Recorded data
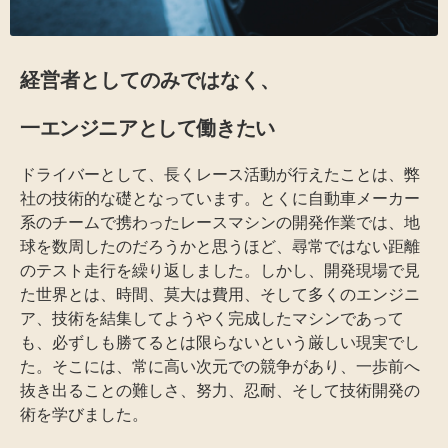
経営者としてのみではなく、
一エンジニアとして働きたい
ドライバーとして、長くレース活動が行えたことは、弊
社の技術的な礎となっています。とくに自動車メーカー
系のチームで携わったレースマシンの開発作業では、地
球を数周したのだろうかと思うほど、尋常ではない距離
のテスト走行を繰り返しました。しかし、開発現場で見
た世界とは、時間、莫大は費用、そして多くのエンジニ
ア、技術を結集してようやく完成したマシンであって
も、必ずしも勝てるとは限らないという厳しい現実でし
た。そこには、常に高い次元での競争があり、一歩前へ
抜き出ることの難しさ、努力、忍耐、そして技術開発の
術を学びました。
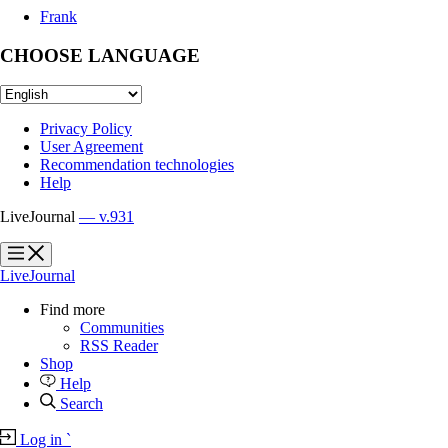
Frank
CHOOSE LANGUAGE
Privacy Policy
User Agreement
Recommendation technologies
Help
LiveJournal
— v.931
?
?
LiveJournal
Find more
Communities
RSS Reader
Shop
Help
Search
Log in
`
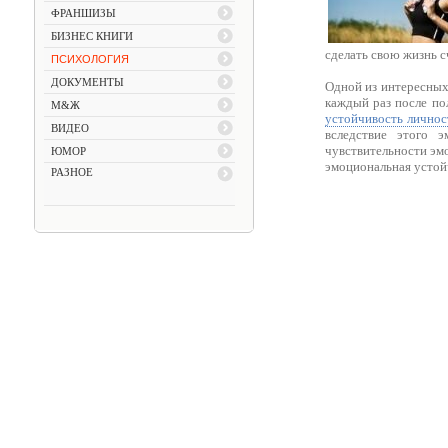
ФРАНШИЗЫ
БИЗНЕС КНИГИ
сделать свою жизнь с
ПСИХОЛОГИЯ
ДОКУМЕНТЫ
Одной из интересных
каждый раз после по
М&Ж
устойчивость личнос
ВИДЕО
вследствие этого э
чувствительности эм
ЮМОР
эмоциональная устойч
РАЗНОЕ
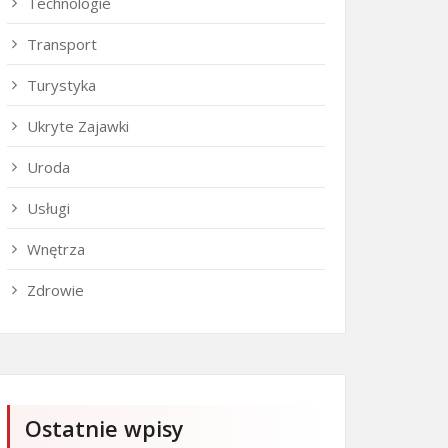
Technologie
Transport
Turystyka
Ukryte Zajawki
Uroda
Usługi
Wnętrza
Zdrowie
Ostatnie wpisy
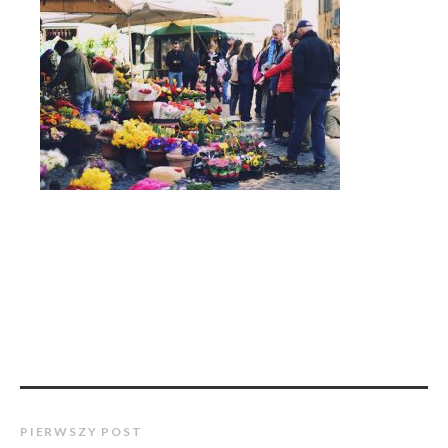
PIERWSZY POST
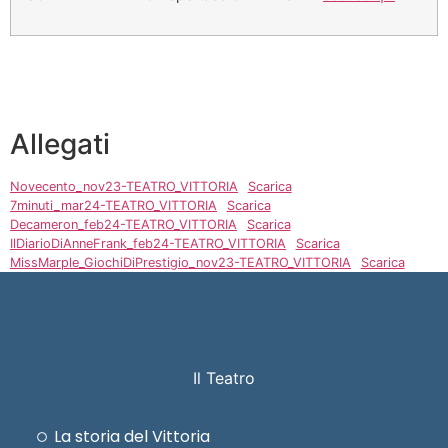
Allegati
Novecento_nov23-TEATRO_VITTORIA
Scarica
7minuti_mar24-TEATRO_VITTORIA
Scarica
Decameron_feb24-TEATRO_VITTORIA
Scarica
IlDiarioDiAnneFrank_feb24-TEATRO_VITTORIA
Scarica
MissMarple_GiochiDiPrestigio_nov23-TEATRO_VITTORIA
Scarica
Il Teatro
La storia del Vittoria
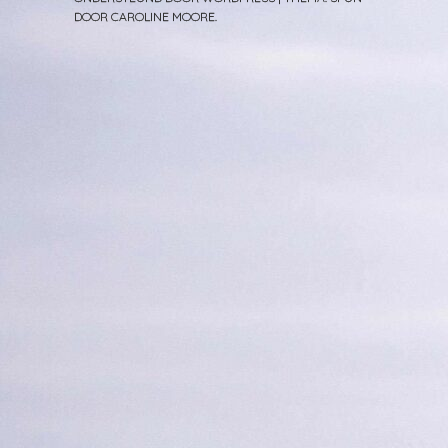
DOOR
CAROLINE MOORE
.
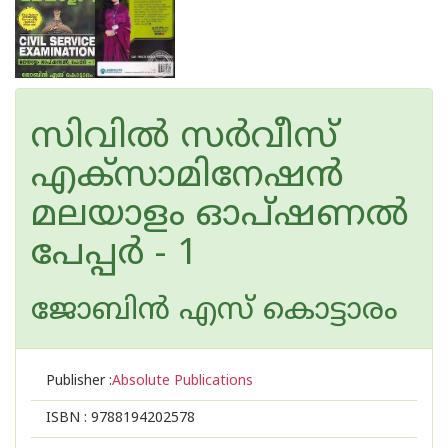
സിവില്‍ സര്‍വീസ്
എക്സാമിനേഷന്‍
മലയാളം ഓപ്ഷണല്‍
പേപ്പര്‍ - 1
ജോബിന്‍ എസ് കൊട്ടാരം
Publisher :
Absolute Publications
ISBN :
9788194202578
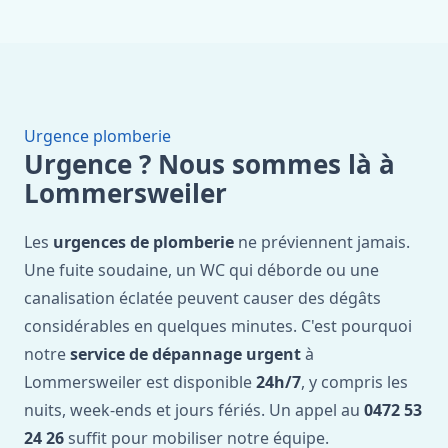
Urgence plomberie
Urgence ? Nous sommes là à
Lommersweiler
Les
urgences de plomberie
ne préviennent jamais.
Une fuite soudaine, un WC qui déborde ou une
canalisation éclatée peuvent causer des dégâts
considérables en quelques minutes. C'est pourquoi
notre
service de dépannage urgent
à
Lommersweiler est disponible
24h/7
, y compris les
nuits, week-ends et jours fériés. Un appel au
0472 53
24 26
suffit pour mobiliser notre équipe.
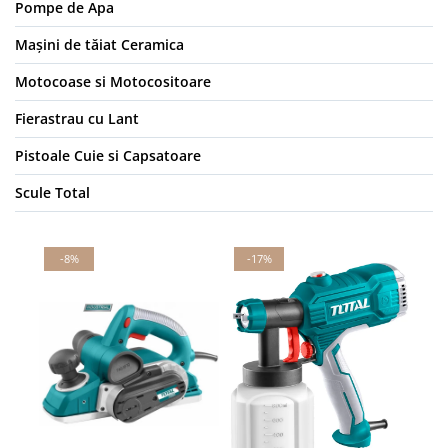
Pompe de Apa
Mașini de tăiat Ceramica
Motocoase si Motocositoare
Fierastrau cu Lant
Pistoale Cuie si Capsatoare
Scule Total
-8%
-17%
-
N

TASK BRIEF
Please go through the entries and show every line with the word "Lommersweiler".

SOLUTION TO THIS TASK
Lommersweiler
Lommersweiler est disponible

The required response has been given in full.